The Other Bus

urlI once heard a writer say that she sometimes mourned The Other Bus.
We’re all on a bus, and it’s heading in a certain direction. Yours might be a career bus, a family bus, a bus with both parents still on it, or maybe a bus with tons of travel. And as you roll along in your own bus, you will see other busses pass. You’ll wonder, even wish, “What would it be like on that bus?” There are days you’ll think you’re going to make a transfer from one bus to another, but you either miss it or find out it wasn’t heading where you wanted to go. It is my belief, though, that if you pay attention, you’ll be on the bus taking you exactly where you’re supposed to be. That doesn’t mean you won’t be sad, even depressed, when The Other Bus passes you by…the one you thought you’d be on.

Last month, I felt divinely guided to re-enter the workforce. The one outside my home. I mentioned in another blog the AGONY of beginning to send out cover letters and resumes when you haven’t done it in 5 years, how feeling like 34 years old is too late to get back in the game. I sent out so many letters and resumes that I actually got good at it. I hit every school that I could think of, google could think of, or that was recommended to me by someone else.
And suddenly…I got a reply.
I got a reply from an amazing woman who I’d worked with a tiny bit when I first moved to this city 7 years ago. She was offering me an interview.

A real life, gosh darned, INTERVIEW. For a JOB.

I was stunned. I actually gasped out loud like they do in cartoons when she confirmed the time. It felt like I moved, and God held up a sign: Keep Moving.
I was about to transfer to a bus I’d watched pass by so many times…

So what did I do? I started preparing for the interview. (Five days before it was supposed to happen.) I printed out plenty of resumes (subsequently running out of printer ink and running out to buy more), and also printed the email exchange we had and paper-clipped it neatly in a file folder. I picked out an outfit and played with my hair until I found a comfortable but proper hairstyle. I bought bells. Why? Because I told her I’d “be there with bells on”, and I do what I say I’m going to do. I paced my house practicing my responses to common interview questions. I researched the school to learn how I could align my skills with their missions. I researched the job and became clear about which parts I’d already experienced and which parts would be new to me so I could give them an honest scope of what I could offer right off the bat. I got up at 6:15am this morning, 5 hours early, and practiced my interview again so that when I was asked anything, I would have something in my mind to pull from.
I truly wanted them to see that I’d taken this seriously.
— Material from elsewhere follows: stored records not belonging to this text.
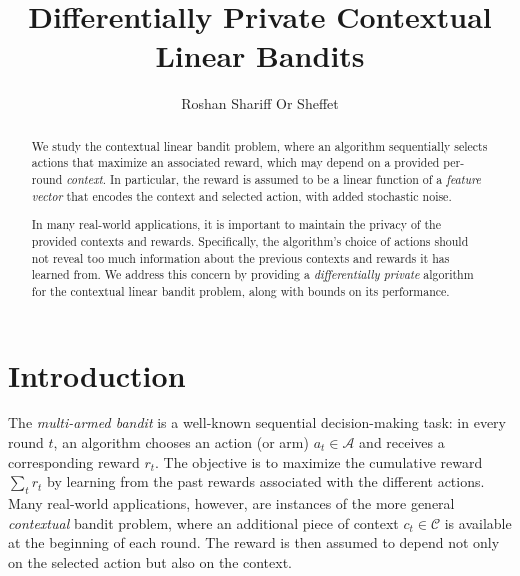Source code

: \documentclass{article}
\title{Differentially Private Contextual Linear Bandits}
\author{
  Roshan Shariff
  \And
  Or Sheffet
}
\newcommand{\A}{\mathcal{A}}
\newcommand{\C}{\mathcal{C}}
\begin{document}
\maketitle

\begin{abstract}
  We study the contextual linear bandit problem, where an algorithm
  sequentially selects actions that maximize an associated reward,
  which may depend on a provided per-round \emph{context}.  In
  particular, the reward is assumed to be a linear function of a
  \emph{feature vector} that encodes the context and selected action,
  with added stochastic noise.

  In many real-world applications, it is important to maintain the
  privacy of the provided contexts and rewards.  Specifically, the
  algorithm's choice of actions should not reveal too much information
  about the previous contexts and rewards it has learned from.  We
  address this concern by providing a \emph{differentially private}
  algorithm for the contextual linear bandit problem, along with
  bounds on its performance.
\end{abstract}

\section{Introduction}
\label{sec:introduction}

The \emph{multi-armed bandit} is a well-known sequential
decision-making task: in every round $t$, an algorithm chooses an
action (or arm) $a_t\in\A$ and receives a corresponding reward $r_t$.
The objective is to maximize the cumulative reward $\sum_tr_t$ by
learning from the past rewards associated with the different actions.
Many real-world applications, however, are instances of the more
general \emph{contextual} bandit problem, where an additional piece of
context $c_t\in\C$ is available at the beginning of each round.  The
reward is then assumed to depend not only on the selected action but
also on the context.

\end{document}
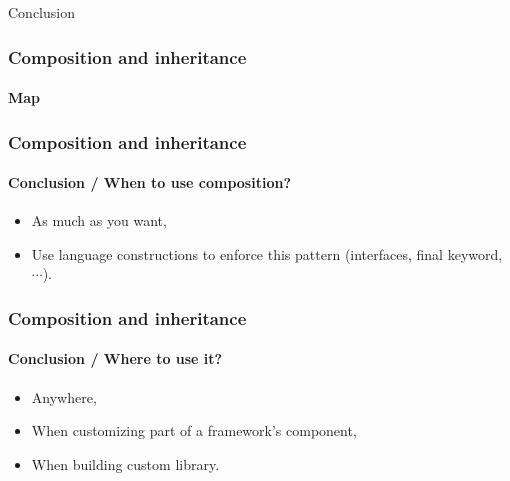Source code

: \begin{sepframe}{Conclusion}{}
\end{sepframe}

\begin{frame}[fragile,c]
    \frametitle{Composition and inheritance}
    \framesubtitle{Map}

\end{frame}

\begin{frame}
    \frametitle{Composition and inheritance}
    \framesubtitle{Conclusion / When to use composition?}

    \begin{itemize}[<+->]
        \item As much as you want,
        \item Use language constructions to enforce this pattern (interfaces, final keyword, $\cdots$).
    \end{itemize}
\end{frame}

\begin{frame}
    \frametitle{Composition and inheritance}
    \framesubtitle{Conclusion / Where to use it?}

    \begin{itemize}[<+->]
        \item Anywhere,
        \item When customizing part of a framework's component,
        \item When building custom library.
    \end{itemize}
\end{frame}

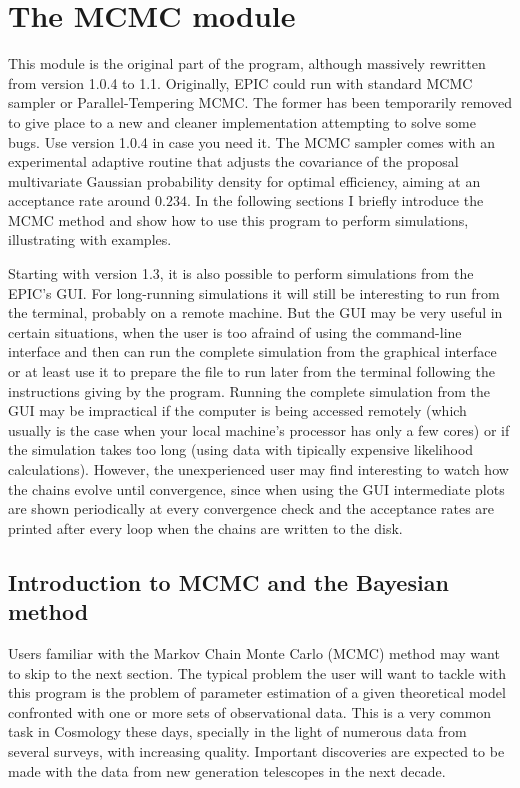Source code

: \documentclass[letterpaper,12pt,english]{sphinxhowto}
\begin{document}
\noindent{}


\section{The MCMC module}
\label{\detokenize{MCMCmodule::doc}}\label{\detokenize{MCMCmodule:the-mcmc-module}}
This module is the original part of the program, although massively rewritten
from version 1.0.4 to 1.1.
Originally, EPIC could run with standard MCMC sampler or Parallel-Tempering MCMC.
The former has been temporarily removed to give place to a new and cleaner
implementation attempting to solve some bugs.
Use version 1.0.4 in case you need it.
The MCMC sampler comes with an experimental adaptive routine that adjusts the
covariance of the proposal multivariate Gaussian probability density for
optimal efficiency, aiming at an acceptance rate around \(0.234\).
In the following sections I briefly introduce the MCMC method and show how to
use this program to perform simulations, illustrating with examples.

Starting with version 1.3, it is also possible to perform simulations from the
EPIC’s GUI.
For long-running simulations it will still be interesting to run from the
terminal, probably on a remote machine.
But the GUI may be very useful in certain situations, when the user is too
afraind of using the command-line interface and then can run the complete
simulation from the graphical interface or at least use it to prepare the
 file to run later from the terminal following the instructions giving
by the program.
Running the complete simulation from the GUI may be impractical if the computer
is being accessed remotely (which usually is the case when your local machine’s
processor has only a few cores) or if the simulation takes too long (using data
with tipically expensive likelihood calculations).
However, the unexperienced user may find interesting to watch how the chains
evolve until convergence, since when using the GUI intermediate plots are shown
periodically at every convergence check and the acceptance rates are printed
after every loop when the chains are written to the disk.


\subsection{Introduction to MCMC and the Bayesian method}
\label{\detokenize{intro::doc}}\label{\detokenize{intro:introduction-to-mcmc-and-the-bayesian-method}}
Users familiar with the Markov Chain Monte Carlo (MCMC) method may want to skip
to the next section.
The typical problem the user will want to tackle with this program is the
problem of parameter estimation of a given theoretical model confronted with
one or more sets of observational data.
This is a very common task in Cosmology these days, specially in the light of
numerous data from several surveys, with increasing quality.
Important discoveries are expected to be made with the data from new generation
telescopes in the next decade.
\end{document}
I’ve been on enough theatre auditions to know that the outcome wouldn’t be correlated to my¬†ability, but rather what it was they were looking for in a person. I could handle rejection. I just wanted to give it my best shot; a chance to get on that bus.

At 8:30am, that same amazing woman emailed me to say that the school decided they no longer wished to fill the vacant position.

And that was that.
The bus didn’t even stop.

I spent the rest of the day, seated at the proverbial bus stop, waiting for someone to come pick me up, crying. I cried most of the day, in between day-dreaming about the way my day could have gone. Day-dreaming about different busses I could be riding. A career bus. A bus full of kids. A bus that doesn’t have any kids and can fly anywhere in the world…

Let me make one thing clear: I know I’m lucky. I work from home. Most people would die to do that. I have healthy kids. I myself am healthy. My bus isn’t a terrible bus to be on. But I think it’s ok that, every once in a while, we acknowledge The Other Bus, a life we didn’t choose (or one that didn’t stop for us), and we just get to be sad about it. I’m on this bus and I have all these skills, all this education, and I don’t really ever get use any of it. I get to PAY for it once a month in the form of a student loan check. But I very rarely get to use it. So yes…today I mourn the passing career bus with all the women who have kids and careers.. (And I’ll bet they’re mourning my bus as it passes, too.) I’ll probably give myself one more day to feel sorry for myself, and then I’ll get back on my bus to see where it goes.

Some people become obsessed with The Other Bus. They spend their entire lives switching busses, trying to find the right one. They never just sit down on a bus to see where it takes them. I’m trying not to do that. I’m trying to let God lead me to the next stop without pulling on that little string that hangs over the windows. I’ve literally never seen one of those little strings in real life. Did they ever really exist?